====== INPUT FOR THIS TASK ======
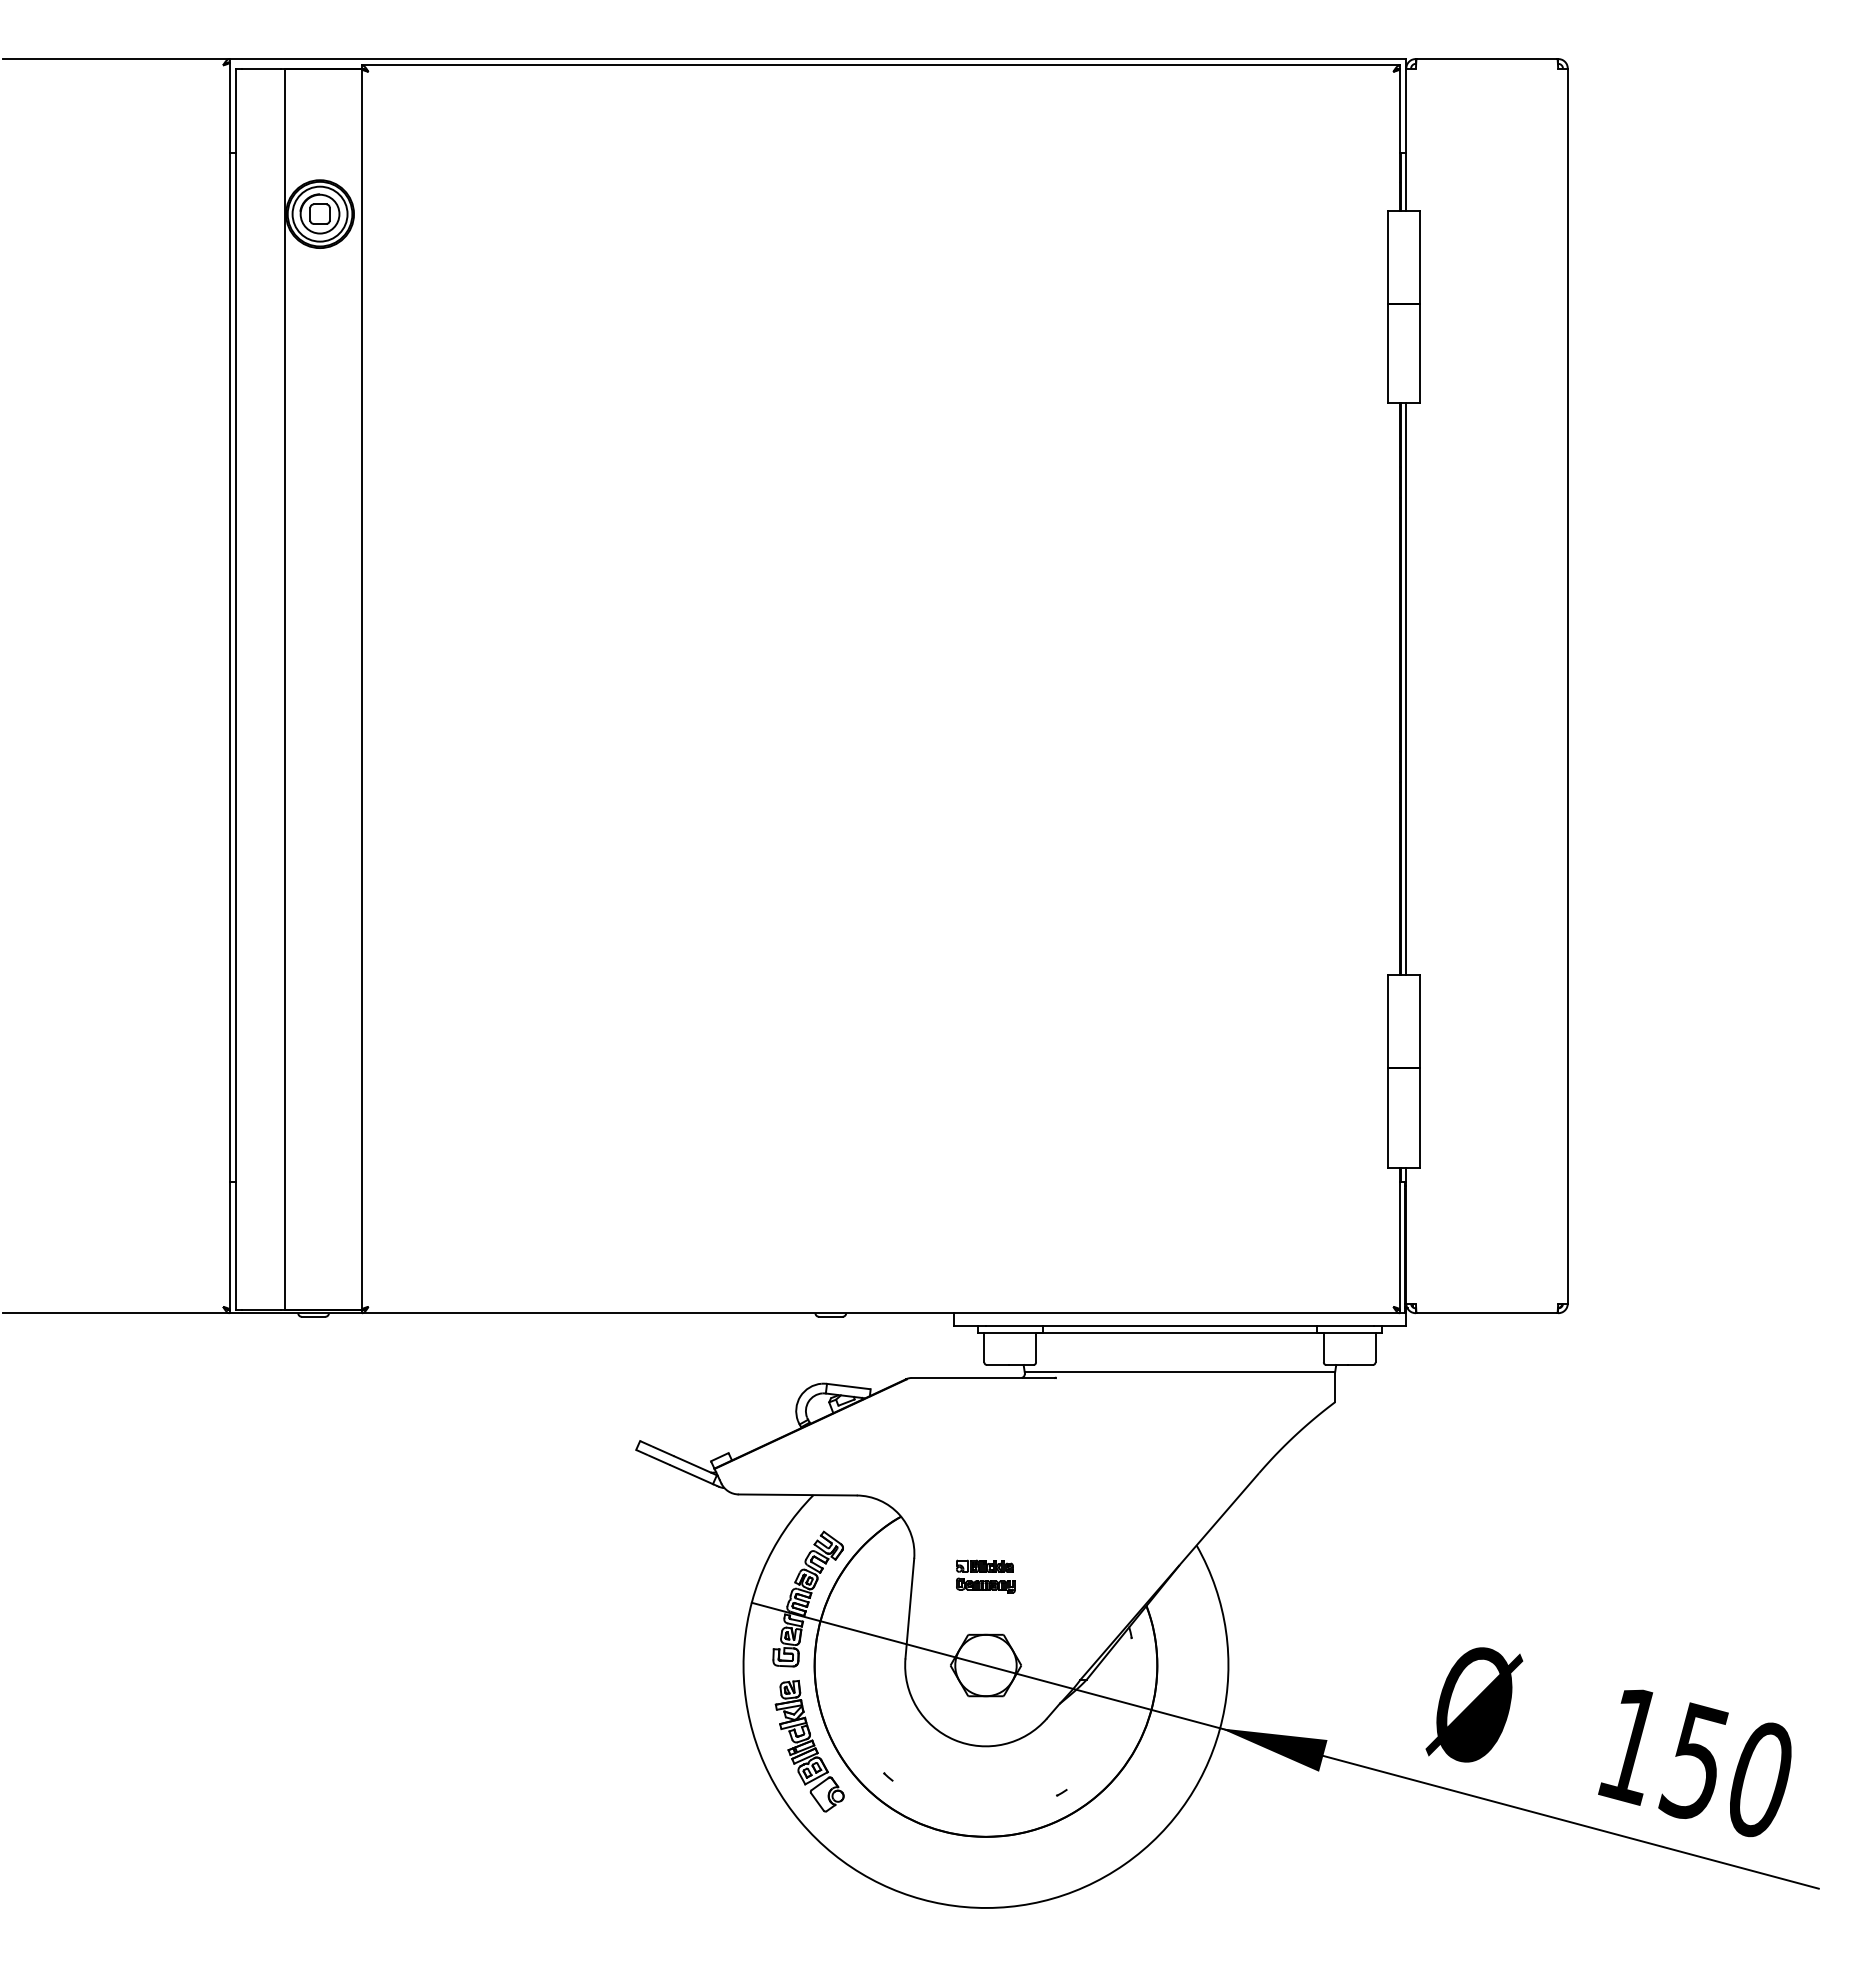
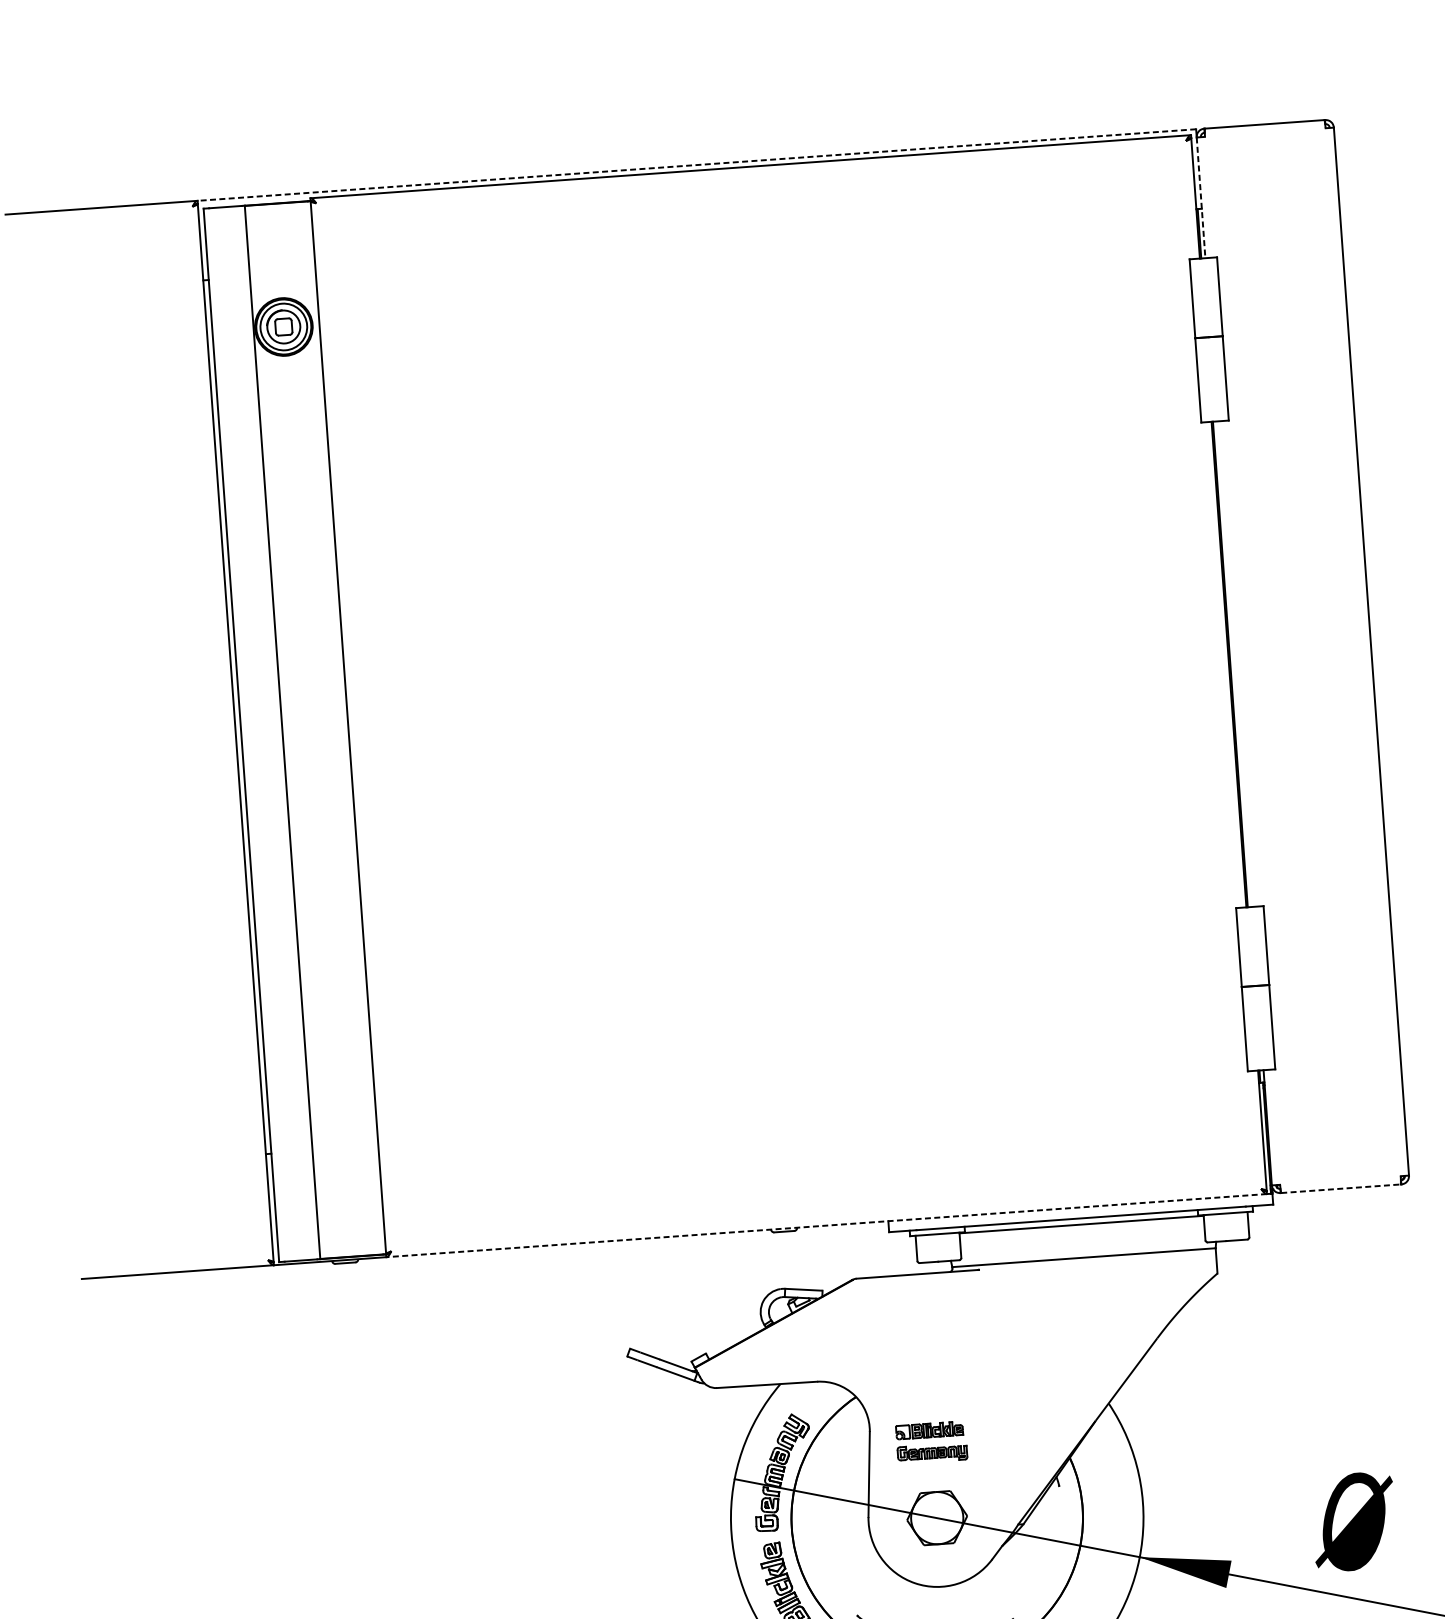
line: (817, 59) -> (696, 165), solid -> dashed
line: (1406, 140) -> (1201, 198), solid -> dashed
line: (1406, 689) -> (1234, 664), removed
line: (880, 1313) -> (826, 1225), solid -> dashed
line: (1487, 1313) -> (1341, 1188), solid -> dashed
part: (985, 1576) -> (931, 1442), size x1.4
======
■ TASK DIRECTIONS:
All lines of the data that hold "dashed" need to be copied.

■ RESPONSE BOX:
line: (817, 59) -> (696, 165), solid -> dashed
line: (1406, 140) -> (1201, 198), solid -> dashed
line: (880, 1313) -> (826, 1225), solid -> dashed
line: (1487, 1313) -> (1341, 1188), solid -> dashed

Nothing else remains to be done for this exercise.